No escuchó nunca la llamada,
no aceptó la corrección,
jamás confió en el Señor,
no se acercó a su Dios.
Yo daré entonces a los pueblos
labios puros,
para que todos invoquen
el nombre del Señor
y le sirvan todos unidos.
Desde el otro lado de los ríos de Etiopía,
me traerán sus ofrendas
los que me adoraban y yo dispersé.
Aquel día no tendrás que avergonzarte
de las perversas acciones
con las que te rebelaste contra mí.
Extirparé de en medio de ti
a los que hablan tan orgullosamente,
y no volverás a engreírte
en mi monte santo.
Yo dejaré en medio de ti
un pueblo sencillo y humilde,
que buscará refugio
en el nombre del Señor.
El resto de Israel
no cometerá más iniquidad,
no dirá más mentiras,
ni hablará con falsedad.
Se alimentarán y reposarán
sin que nadie los inquiete.

Salmo responsorial: Sal 33,2-3.6-8.17-19.23

Bendigo al Señor en todo momento,
su alabanza está siempre en mi boca.
Mi ser se gloría en el Señor,
que los humildes lo oigan y se alegren.
Miren hacia él: quedarán radiantes,
y la vergüenza no cubrirá sus rostros.
Cuando el humilde invoca al Señor, él lo escucha
y lo salva de todas sus angustias.
El ángel del Señor viene a acampar
en torno a sus fieles y los protege.
Pero el Señor se enfrenta con los malhechores,
para borrar de la tierra su recuerdo.
Cuando uno grita, el Señor lo escucha
y lo libra de todas sus angustias.
El Señor está cerca de los que sufren
y salva a los que están desconsolados.
Porque el Señor redime a sus siervos,
y no serán castigados los que se refugian en él.

Evangelio: Mt 21,28-32

¿Qué les parece?
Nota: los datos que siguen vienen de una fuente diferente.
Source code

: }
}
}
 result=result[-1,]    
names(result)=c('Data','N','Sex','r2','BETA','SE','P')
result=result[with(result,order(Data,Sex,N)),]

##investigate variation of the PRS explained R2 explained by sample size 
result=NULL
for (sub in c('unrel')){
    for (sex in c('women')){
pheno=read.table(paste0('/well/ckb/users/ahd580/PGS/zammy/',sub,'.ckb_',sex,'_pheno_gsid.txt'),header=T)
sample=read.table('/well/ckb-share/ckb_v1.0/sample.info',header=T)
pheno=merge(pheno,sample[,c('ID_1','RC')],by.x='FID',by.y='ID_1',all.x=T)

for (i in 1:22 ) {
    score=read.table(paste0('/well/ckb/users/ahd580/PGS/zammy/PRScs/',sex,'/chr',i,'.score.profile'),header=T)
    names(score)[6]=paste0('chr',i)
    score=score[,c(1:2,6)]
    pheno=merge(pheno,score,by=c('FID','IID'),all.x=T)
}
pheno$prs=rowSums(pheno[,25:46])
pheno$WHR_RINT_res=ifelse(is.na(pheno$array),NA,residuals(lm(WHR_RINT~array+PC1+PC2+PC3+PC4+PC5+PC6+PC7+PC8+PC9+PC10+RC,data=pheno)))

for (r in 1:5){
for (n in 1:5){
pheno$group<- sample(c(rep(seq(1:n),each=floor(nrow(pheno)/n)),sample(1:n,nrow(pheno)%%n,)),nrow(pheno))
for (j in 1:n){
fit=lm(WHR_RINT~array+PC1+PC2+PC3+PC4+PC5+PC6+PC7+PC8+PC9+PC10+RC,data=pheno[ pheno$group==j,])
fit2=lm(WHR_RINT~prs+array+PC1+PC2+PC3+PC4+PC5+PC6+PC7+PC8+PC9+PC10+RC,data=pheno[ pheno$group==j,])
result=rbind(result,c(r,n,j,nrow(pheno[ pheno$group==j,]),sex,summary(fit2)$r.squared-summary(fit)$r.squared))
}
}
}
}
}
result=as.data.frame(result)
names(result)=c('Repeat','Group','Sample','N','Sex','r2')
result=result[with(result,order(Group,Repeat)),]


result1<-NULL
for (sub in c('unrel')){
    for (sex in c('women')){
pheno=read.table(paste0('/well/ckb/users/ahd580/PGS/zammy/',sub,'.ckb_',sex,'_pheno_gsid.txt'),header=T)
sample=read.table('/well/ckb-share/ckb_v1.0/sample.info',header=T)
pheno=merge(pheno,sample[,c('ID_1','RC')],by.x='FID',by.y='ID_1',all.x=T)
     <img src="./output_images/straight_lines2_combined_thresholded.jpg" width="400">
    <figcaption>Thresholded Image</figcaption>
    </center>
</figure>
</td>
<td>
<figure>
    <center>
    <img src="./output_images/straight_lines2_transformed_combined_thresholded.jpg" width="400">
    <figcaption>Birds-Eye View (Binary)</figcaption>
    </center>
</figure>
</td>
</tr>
Un hombre tenía dos hijos. Se acercó al primero y le dijo: «Hijo, ve hoy a trabajar en la viña». El respondió: «No quiero». Pero después se arrepintió y fue. Luego se acercó al segundo y le dijo lo mismo. El respondió: «Voy, señor». Pero no fue. ¿Cuál de los dos cumplió la voluntad de su padre?
Le contestaron:
–El primero.
Entonces Jesús les dijo:
–Les aseguro que los que recaudan impuestos para Roma y las prostitutas les llevan ventaja para entrar en el reino de Dios. Porque vino Juan a manifestarles el camino de la salvación y no le creyeron; en cambio los recaudadores de impuestos y las prostitutas le creyeron. Y ustedes, a pesar de esto, no se arrepintieron ni creyeron en él.